Retype each line below precisely and omit all images.

----- DATA PROVIDED -----

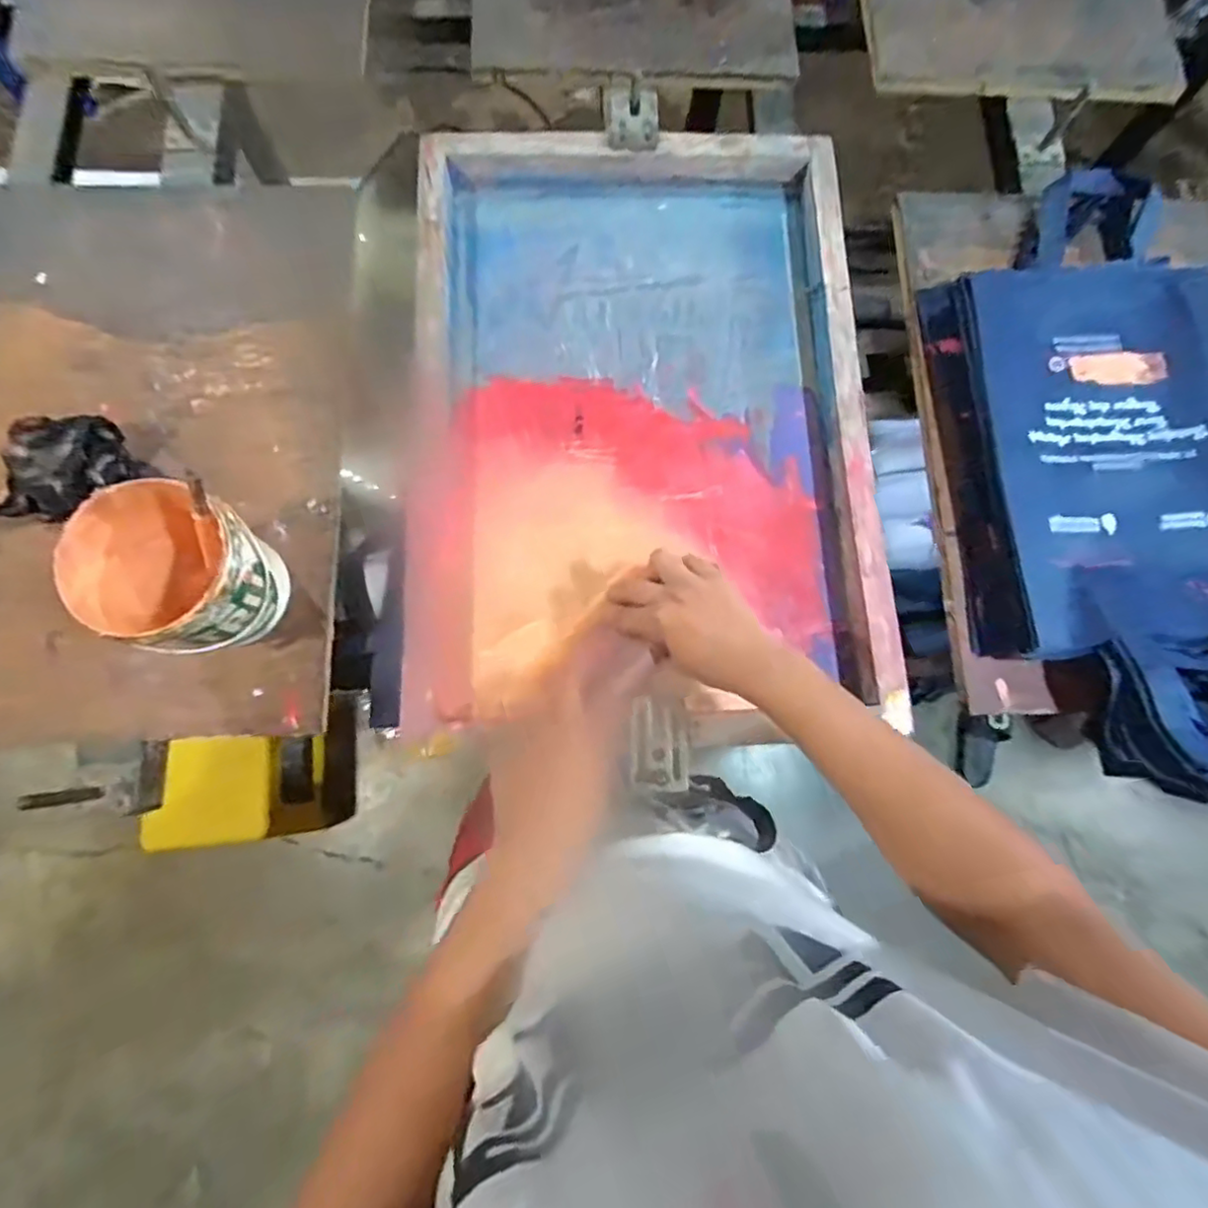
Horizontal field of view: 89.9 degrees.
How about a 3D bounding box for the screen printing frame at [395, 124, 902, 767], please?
[{"bbox_3d":[0.040,-0.195,0.622,0.458,0.058,0.644,-3,76,0],"label":"screen printing frame"}]

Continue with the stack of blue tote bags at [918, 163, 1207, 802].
[{"bbox_3d":[0.520,-0.130,0.591,0.355,0.085,0.604,-3,78,-5],"label":"stack of blue tote bags"}]

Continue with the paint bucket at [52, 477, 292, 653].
[{"bbox_3d":[-0.350,-0.021,0.516,0.125,0.125,0.118,1,77,-4],"label":"paint bucket"}]

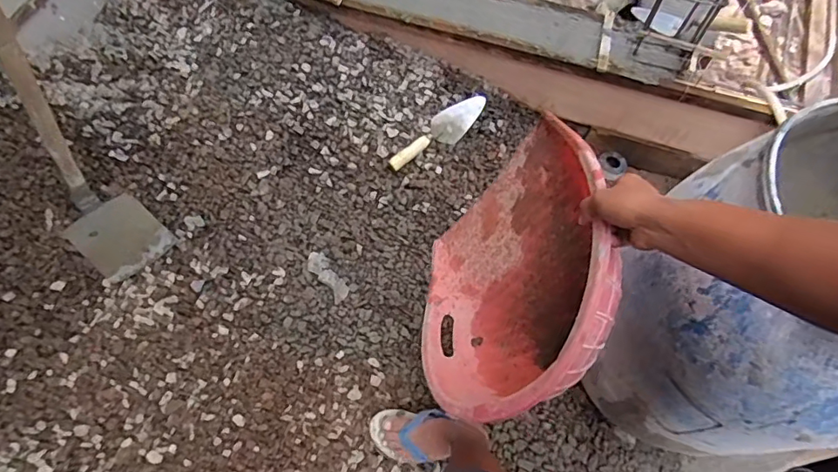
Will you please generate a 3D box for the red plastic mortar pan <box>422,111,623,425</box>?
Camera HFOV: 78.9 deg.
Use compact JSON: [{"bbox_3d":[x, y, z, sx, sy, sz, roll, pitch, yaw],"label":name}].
[{"bbox_3d":[0.172,0.079,0.811,0.160,0.460,0.440,20,60,-18],"label":"red plastic mortar pan"}]

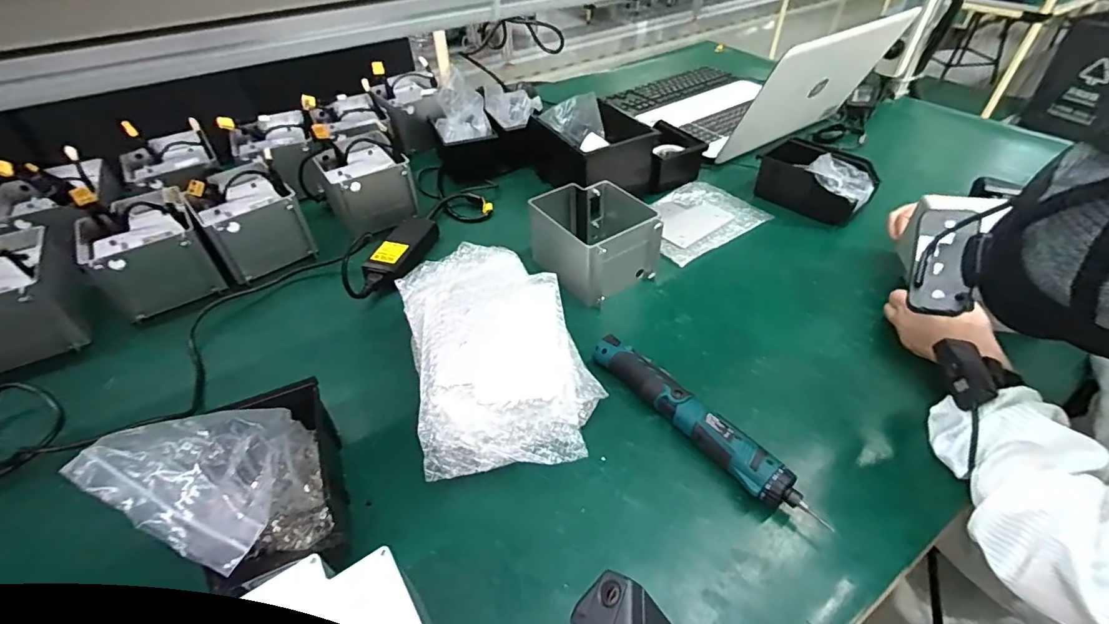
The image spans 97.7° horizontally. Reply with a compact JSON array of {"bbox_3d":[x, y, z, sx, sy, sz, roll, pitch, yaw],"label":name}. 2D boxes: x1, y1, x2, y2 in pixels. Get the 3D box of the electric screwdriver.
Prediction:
[{"bbox_3d":[0.145,0.118,0.517,0.040,0.044,0.270,-31,50,-26],"label":"electric screwdriver"}]

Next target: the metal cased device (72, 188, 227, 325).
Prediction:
[{"bbox_3d":[-0.573,-0.078,0.694,0.127,0.114,0.130,-31,50,-26],"label":"metal cased device"}]

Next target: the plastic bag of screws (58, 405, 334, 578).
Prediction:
[{"bbox_3d":[-0.283,0.157,0.416,0.144,0.141,0.115,-25,48,-21],"label":"plastic bag of screws"}]

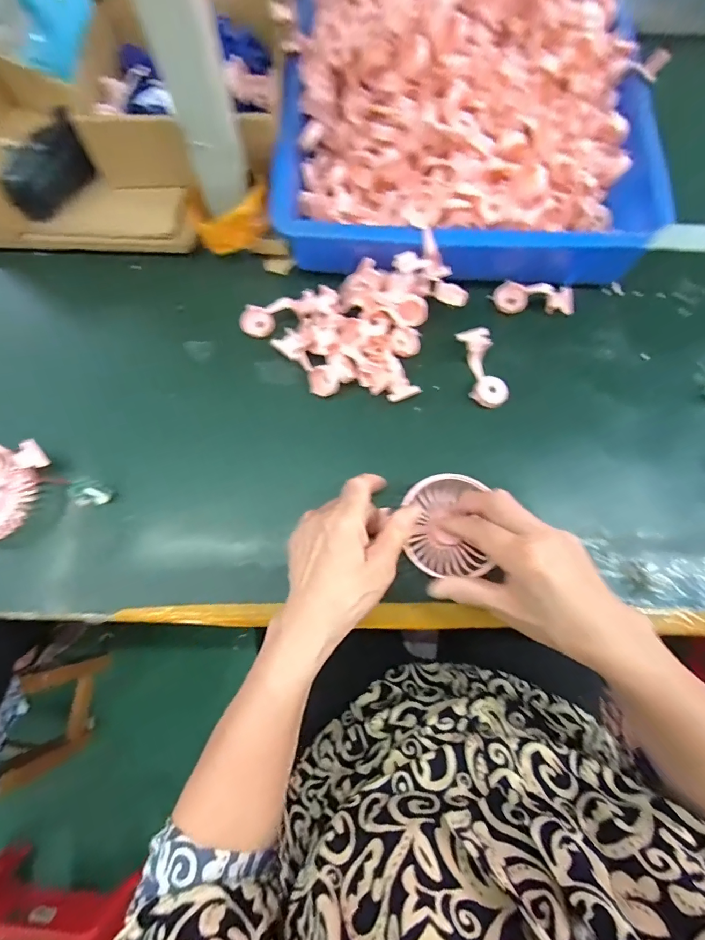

-----

> [TASK RESULT]
Horizontal field of view: 89.9 degrees.
How about a 3D bounding box for the screen printing frame at [395, 124, 902, 767], please?
[{"bbox_3d":[0.040,-0.195,0.622,0.458,0.058,0.644,-3,76,0],"label":"screen printing frame"}]

Continue with the stack of blue tote bags at [918, 163, 1207, 802].
[{"bbox_3d":[0.520,-0.130,0.591,0.355,0.085,0.604,-3,78,-5],"label":"stack of blue tote bags"}]

Continue with the paint bucket at [52, 477, 292, 653].
[{"bbox_3d":[-0.350,-0.021,0.516,0.125,0.125,0.118,1,77,-4],"label":"paint bucket"}]

Will you please generate a 3D box for the red plastic mortar pan <box>422,111,623,425</box>?
Camera HFOV: 78.9 deg.
Use compact JSON: [{"bbox_3d":[x, y, z, sx, sy, sz, roll, pitch, yaw],"label":name}].
[{"bbox_3d":[0.172,0.079,0.811,0.160,0.460,0.440,20,60,-18],"label":"red plastic mortar pan"}]

The image spans 97.7° horizontally. Reply with a compact JSON array of {"bbox_3d":[x, y, z, sx, sy, sz, roll, pitch, yaw],"label":name}. 2D boxes: x1, y1, x2, y2 in pixels. Get the 3D box of the electric screwdriver.
Prediction:
[{"bbox_3d":[0.145,0.118,0.517,0.040,0.044,0.270,-31,50,-26],"label":"electric screwdriver"}]

Next target: the metal cased device (72, 188, 227, 325).
Prediction:
[{"bbox_3d":[-0.573,-0.078,0.694,0.127,0.114,0.130,-31,50,-26],"label":"metal cased device"}]

Next target: the plastic bag of screws (58, 405, 334, 578).
Prediction:
[{"bbox_3d":[-0.283,0.157,0.416,0.144,0.141,0.115,-25,48,-21],"label":"plastic bag of screws"}]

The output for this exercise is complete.